Suppose you have a long standing heart condition, and are considering undergoing a surgical procedure that could alleviate the procedure, but has its own set of risks. You happen to have a good friend who's a statistician at the hospital you're being seen at and can get you historical frequencies of complications. However she asks you what reference set do you want to use?
Do you want complications related to just the specific procedure treating your condition, or for all procedures on that area of the heart for a variety of conditions? And do you want the complications for all procedures worldwide, or just in your country, or perhaps just in this hospital, or under this surgeon? Do you want to segment it by sex, age group and BMI category?
The more specific you make the comparison set the more related the data is to your specific outcome, but the less data you have left. Just looking at all surgeries from this particular surgeon on this particular condition for someone with a similar medical history like you may only leave 10 or 20 examples, and you can't judge the probabilities of a serious complications that happen only in 3% of cases. On the other hand including surgeries for people much older or less healthy than you, or from hospitals using older, and more risky, procedures could make the incidence of bad outcomes appear more likely.

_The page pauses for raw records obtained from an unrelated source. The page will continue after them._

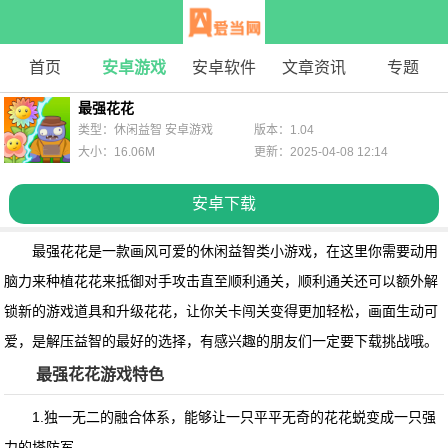
首页
安卓游戏
安卓软件
文章资讯
专题
最强花花
类型：休闲益智 安卓游戏
版本：1.04
大小：16.06M
更新：2025-04-08 12:14
安卓下载
最强花花是一款画风可爱的休闲益智类小游戏，在这里你需要动用
脑力来种植花花来抵御对手攻击直至顺利通关，顺利通关还可以额外解
锁新的游戏道具和升级花花，让你关卡闯关变得更加轻松，画面生动可
爱，是解压益智的最好的选择，有感兴趣的朋友们一定要下载挑战哦。
最强花花游戏特色
1.独一无二的融合体系，能够让一只平平无奇的花花蜕变成一只强
力的塔防军。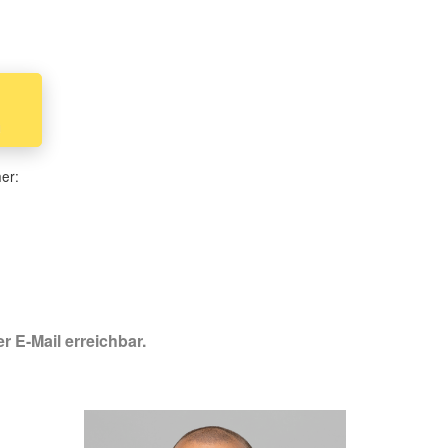
n
her:
r E-Mail erreichbar.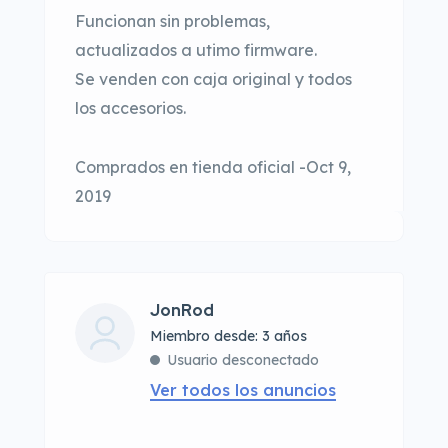
Funcionan sin problemas,
actualizados a utimo firmware.
Se venden con caja original y todos
los accesorios.
Comprados en tienda oficial -Oct 9,
2019
JonRod
Miembro desde: 3 años
Usuario desconectado
Ver todos los anuncios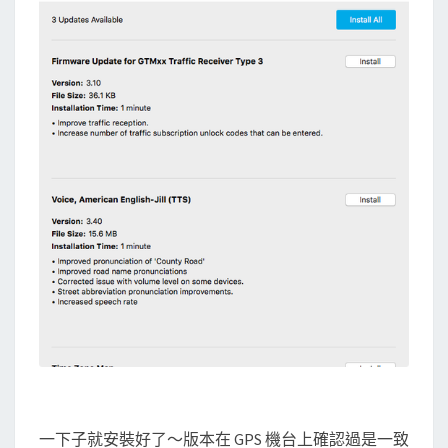
一下子就安裝好了～版本在 GPS 機台上確認過是一致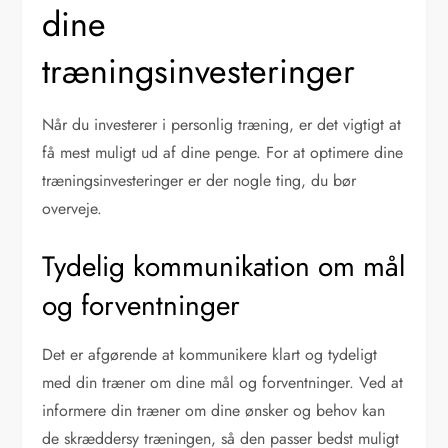
dine
træningsinvesteringer
Når du investerer i personlig træning, er det vigtigt at
få mest muligt ud af dine penge. For at optimere dine
træningsinvesteringer er der nogle ting, du bør
overveje.
Tydelig kommunikation om mål
og forventninger
Det er afgørende at kommunikere klart og tydeligt
med din træner om dine mål og forventninger. Ved at
informere din træner om dine ønsker og behov kan
de skræddersy træningen, så den passer bedst muligt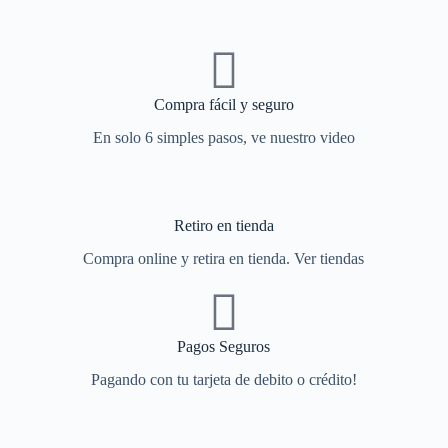
Compra fácil y seguro
En solo 6 simples pasos, ve nuestro video
Retiro en tienda
Compra online y retira en tienda. Ver tiendas
Pagos Seguros
Pagando con tu tarjeta de debito o crédito!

In the end you need to use judgement in picking a good reference set. You should identify the factors that are most strongly associated with a poor outcome, and only filter on those. That requires an understanding of the underlying mechanisms of the risk.
In the end this is just a constant model for classification, where we're trying to pick the cases to include carefully. If you want to use the information more efficiently you need to build a model on the data. What does the incidence of complications on elderly people tell you about the likelihood on younger people; it almost certainly tells you something, but excluding it treats it as if it tells you nothing.